Stored records
↓↓↓

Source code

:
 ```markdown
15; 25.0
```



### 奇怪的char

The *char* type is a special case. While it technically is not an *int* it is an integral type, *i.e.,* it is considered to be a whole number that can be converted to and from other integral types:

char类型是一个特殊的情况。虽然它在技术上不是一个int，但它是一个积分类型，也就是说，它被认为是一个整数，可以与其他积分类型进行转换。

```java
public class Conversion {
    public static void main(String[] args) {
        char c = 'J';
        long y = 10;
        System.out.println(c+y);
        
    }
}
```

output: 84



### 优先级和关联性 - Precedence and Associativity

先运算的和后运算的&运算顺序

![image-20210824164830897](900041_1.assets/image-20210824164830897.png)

↑↑↑
↓↓↓

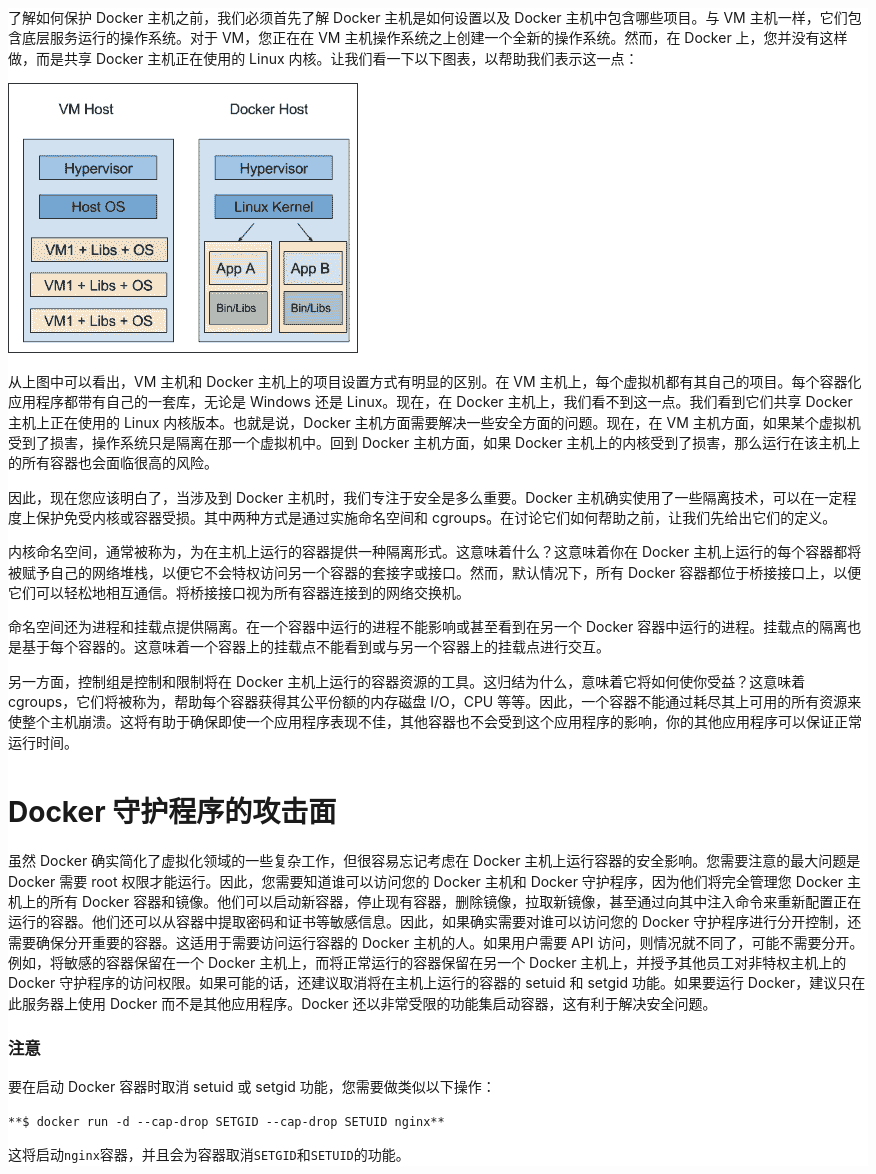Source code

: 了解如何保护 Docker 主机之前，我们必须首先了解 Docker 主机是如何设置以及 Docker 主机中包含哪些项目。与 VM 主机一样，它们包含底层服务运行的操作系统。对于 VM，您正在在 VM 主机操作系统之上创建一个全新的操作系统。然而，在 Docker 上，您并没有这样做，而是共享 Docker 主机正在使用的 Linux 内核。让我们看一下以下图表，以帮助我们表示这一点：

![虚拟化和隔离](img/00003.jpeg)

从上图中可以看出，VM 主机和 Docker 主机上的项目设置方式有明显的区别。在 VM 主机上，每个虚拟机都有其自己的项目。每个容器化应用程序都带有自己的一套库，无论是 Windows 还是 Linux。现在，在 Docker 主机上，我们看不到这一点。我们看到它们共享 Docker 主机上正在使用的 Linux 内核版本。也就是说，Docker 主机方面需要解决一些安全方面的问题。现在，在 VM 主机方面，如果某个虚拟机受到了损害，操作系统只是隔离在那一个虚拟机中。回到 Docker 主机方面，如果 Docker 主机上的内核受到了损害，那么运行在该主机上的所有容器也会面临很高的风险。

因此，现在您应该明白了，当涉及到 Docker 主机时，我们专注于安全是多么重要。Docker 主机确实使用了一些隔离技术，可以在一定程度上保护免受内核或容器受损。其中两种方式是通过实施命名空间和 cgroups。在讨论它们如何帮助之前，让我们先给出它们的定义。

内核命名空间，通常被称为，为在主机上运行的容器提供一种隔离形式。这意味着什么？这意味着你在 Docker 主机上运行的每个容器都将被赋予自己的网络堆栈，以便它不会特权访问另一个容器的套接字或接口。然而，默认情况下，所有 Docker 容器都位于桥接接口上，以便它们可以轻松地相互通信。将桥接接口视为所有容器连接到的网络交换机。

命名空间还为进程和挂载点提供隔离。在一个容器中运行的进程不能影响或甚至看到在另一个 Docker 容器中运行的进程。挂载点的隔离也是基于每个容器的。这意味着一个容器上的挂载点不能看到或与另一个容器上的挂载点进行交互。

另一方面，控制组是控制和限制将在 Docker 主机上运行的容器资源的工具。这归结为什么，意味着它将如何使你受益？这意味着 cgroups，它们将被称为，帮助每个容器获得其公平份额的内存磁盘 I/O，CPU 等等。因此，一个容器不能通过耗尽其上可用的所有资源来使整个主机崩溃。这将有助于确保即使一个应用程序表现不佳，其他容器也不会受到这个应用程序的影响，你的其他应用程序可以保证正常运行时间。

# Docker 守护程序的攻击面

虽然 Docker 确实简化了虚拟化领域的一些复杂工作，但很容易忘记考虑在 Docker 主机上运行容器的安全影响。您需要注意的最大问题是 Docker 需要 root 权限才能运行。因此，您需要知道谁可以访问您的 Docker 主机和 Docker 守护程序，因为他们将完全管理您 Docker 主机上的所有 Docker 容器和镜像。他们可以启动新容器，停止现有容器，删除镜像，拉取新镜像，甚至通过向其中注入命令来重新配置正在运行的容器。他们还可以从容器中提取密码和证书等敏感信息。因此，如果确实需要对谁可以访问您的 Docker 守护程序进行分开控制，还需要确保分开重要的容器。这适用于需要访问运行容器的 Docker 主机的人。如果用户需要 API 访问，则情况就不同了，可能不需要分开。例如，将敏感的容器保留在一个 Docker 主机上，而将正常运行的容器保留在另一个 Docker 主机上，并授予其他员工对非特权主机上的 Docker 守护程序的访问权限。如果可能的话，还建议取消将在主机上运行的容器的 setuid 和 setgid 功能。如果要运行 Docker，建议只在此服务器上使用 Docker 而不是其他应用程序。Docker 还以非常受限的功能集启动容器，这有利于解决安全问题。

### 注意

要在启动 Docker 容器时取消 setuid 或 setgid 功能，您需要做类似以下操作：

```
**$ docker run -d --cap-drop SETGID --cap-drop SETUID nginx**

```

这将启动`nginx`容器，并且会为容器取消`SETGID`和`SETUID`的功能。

↑↑↑
↓↓↓

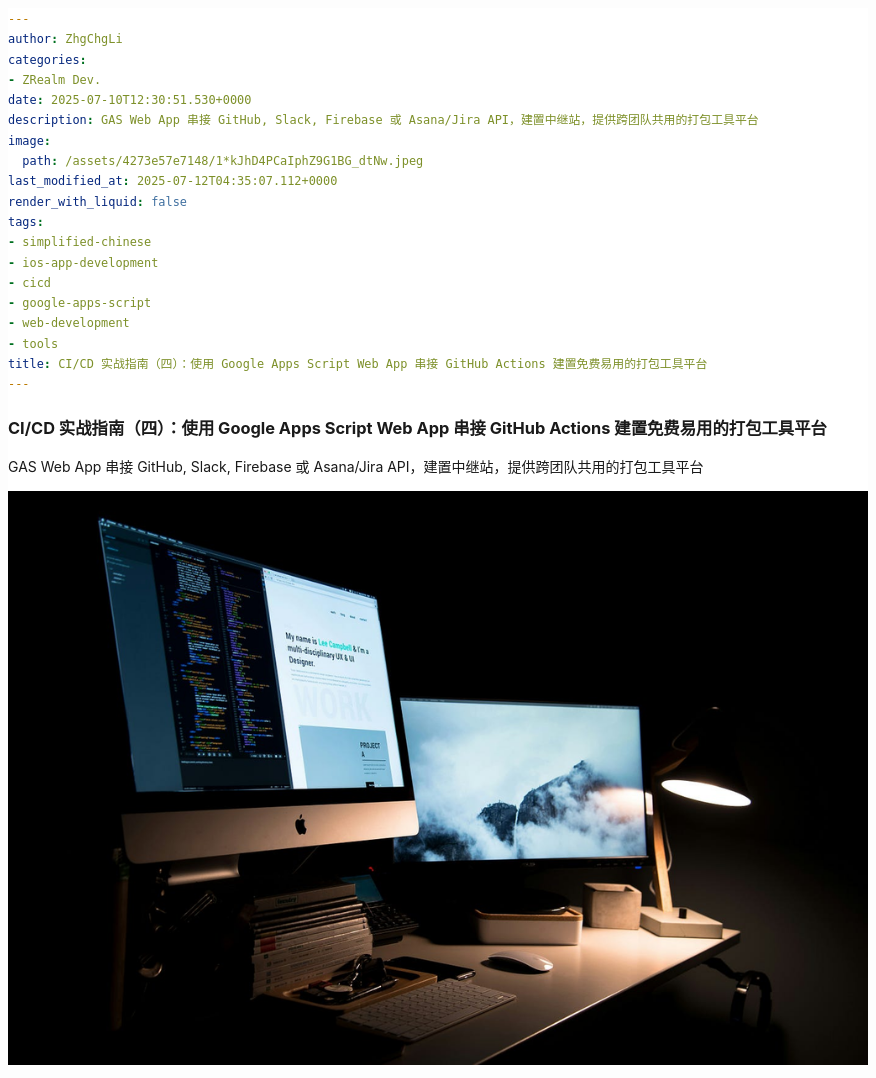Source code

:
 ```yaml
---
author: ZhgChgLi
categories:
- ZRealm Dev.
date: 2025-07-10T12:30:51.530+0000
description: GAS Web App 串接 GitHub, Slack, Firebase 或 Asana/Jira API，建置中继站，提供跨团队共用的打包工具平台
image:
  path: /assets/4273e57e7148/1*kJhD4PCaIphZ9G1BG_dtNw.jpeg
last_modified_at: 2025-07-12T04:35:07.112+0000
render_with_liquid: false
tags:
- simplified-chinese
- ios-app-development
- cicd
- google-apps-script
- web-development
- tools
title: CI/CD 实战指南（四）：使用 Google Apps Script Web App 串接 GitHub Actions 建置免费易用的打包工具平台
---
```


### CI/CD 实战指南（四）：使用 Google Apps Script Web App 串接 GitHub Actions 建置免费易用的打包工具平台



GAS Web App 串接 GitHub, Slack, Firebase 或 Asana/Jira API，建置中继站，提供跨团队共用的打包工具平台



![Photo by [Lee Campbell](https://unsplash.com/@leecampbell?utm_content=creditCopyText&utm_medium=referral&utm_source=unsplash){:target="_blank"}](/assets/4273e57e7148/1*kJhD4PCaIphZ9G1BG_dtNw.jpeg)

↑↑↑

Go through the entries above and copy out every line that includes the word "image".

-- Written response --
![image-20210824164830897](900041_1.assets/image-20210824164830897.png)
image:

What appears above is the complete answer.